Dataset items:
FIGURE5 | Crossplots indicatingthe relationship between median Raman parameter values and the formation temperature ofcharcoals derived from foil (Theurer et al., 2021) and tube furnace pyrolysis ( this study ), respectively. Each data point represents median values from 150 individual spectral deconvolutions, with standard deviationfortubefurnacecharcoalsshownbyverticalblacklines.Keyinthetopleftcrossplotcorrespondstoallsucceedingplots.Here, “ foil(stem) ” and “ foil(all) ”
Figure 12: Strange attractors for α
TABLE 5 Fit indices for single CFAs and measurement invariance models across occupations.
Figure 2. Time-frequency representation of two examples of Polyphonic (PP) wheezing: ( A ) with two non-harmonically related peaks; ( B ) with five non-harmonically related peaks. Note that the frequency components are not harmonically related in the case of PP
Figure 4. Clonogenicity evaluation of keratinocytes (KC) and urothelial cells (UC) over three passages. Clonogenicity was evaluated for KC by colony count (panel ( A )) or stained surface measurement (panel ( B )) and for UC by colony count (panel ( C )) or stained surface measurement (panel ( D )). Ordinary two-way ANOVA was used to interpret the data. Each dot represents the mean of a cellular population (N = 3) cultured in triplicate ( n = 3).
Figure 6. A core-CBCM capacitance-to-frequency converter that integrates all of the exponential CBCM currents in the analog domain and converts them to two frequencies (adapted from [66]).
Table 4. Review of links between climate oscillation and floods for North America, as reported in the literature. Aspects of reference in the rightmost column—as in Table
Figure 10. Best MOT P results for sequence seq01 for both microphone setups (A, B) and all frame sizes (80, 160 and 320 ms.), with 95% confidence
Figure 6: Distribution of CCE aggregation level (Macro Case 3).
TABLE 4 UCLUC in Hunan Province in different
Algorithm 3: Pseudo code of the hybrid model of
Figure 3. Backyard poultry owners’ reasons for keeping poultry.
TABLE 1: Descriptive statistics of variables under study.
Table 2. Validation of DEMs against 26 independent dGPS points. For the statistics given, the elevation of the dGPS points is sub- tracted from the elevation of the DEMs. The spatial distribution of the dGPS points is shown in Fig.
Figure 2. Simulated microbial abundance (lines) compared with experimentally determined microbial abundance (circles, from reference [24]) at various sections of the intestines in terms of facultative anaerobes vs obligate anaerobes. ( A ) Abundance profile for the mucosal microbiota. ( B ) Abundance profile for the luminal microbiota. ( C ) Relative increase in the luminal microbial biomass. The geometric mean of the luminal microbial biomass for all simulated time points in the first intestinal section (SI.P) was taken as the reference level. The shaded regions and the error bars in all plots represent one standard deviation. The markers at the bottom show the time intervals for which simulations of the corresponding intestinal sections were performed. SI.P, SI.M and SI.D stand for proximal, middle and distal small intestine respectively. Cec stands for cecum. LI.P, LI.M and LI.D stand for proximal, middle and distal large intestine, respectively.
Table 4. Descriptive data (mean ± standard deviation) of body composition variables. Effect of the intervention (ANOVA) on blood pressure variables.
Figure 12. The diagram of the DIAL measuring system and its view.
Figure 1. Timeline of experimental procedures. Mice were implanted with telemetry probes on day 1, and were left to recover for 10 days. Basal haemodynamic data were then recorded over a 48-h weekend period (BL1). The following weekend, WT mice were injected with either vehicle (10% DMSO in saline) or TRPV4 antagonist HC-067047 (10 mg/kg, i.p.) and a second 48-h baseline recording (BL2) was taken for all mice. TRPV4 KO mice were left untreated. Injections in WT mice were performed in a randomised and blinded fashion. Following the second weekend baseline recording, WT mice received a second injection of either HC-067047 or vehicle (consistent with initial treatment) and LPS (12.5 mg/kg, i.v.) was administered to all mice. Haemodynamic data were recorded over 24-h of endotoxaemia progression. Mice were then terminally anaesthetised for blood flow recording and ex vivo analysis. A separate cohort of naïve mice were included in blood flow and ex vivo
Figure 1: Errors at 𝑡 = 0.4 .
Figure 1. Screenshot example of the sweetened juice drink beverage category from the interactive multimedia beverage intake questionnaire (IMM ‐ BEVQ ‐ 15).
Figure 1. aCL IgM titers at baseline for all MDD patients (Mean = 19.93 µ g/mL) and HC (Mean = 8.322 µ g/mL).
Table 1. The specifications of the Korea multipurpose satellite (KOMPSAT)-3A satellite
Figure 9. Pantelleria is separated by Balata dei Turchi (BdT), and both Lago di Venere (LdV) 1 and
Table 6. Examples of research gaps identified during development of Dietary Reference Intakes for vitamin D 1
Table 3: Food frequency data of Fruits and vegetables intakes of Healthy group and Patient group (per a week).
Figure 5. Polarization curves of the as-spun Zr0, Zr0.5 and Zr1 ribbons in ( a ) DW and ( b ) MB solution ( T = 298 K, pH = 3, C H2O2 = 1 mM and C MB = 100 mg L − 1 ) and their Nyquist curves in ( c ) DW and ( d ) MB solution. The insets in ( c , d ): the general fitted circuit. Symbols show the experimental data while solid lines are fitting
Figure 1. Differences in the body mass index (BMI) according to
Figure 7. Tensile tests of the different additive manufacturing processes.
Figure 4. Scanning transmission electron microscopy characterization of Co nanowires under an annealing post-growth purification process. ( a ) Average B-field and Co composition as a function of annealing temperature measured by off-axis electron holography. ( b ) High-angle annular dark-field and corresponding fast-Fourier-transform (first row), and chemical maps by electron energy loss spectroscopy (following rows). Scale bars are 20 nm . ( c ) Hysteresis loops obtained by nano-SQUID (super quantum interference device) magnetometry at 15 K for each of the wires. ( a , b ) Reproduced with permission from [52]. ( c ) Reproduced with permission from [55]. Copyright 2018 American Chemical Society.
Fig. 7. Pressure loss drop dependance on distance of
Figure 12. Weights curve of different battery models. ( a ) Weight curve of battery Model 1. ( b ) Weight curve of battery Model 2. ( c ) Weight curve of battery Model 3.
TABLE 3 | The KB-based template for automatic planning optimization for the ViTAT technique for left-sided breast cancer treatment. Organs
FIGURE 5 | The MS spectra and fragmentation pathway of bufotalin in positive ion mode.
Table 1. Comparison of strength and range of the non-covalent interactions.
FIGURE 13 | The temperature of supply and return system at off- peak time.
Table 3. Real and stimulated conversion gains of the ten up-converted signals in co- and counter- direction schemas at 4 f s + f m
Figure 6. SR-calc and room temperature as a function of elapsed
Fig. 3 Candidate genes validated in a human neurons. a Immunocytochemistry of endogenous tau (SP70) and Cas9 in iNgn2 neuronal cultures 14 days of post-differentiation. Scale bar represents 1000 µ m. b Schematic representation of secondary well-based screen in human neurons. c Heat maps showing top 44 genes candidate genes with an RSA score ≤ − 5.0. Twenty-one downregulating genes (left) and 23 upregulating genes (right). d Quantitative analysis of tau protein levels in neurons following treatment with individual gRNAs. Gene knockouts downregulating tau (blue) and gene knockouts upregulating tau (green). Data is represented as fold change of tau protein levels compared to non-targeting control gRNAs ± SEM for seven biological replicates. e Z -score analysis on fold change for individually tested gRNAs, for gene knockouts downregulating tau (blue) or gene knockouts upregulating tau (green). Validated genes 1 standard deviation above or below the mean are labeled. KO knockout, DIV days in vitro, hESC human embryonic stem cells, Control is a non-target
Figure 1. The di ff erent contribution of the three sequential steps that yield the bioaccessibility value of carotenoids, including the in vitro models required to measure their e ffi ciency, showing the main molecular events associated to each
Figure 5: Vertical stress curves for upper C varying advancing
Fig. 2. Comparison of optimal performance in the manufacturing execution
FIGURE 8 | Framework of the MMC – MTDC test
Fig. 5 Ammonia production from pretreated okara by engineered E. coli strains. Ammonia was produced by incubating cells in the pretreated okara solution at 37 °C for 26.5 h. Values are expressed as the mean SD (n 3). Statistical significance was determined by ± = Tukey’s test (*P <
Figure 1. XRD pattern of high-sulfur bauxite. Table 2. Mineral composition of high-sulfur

What the task requires:
Count the lines in the entries above that hold the string "showing", and give that count without any other text.

Task result:
2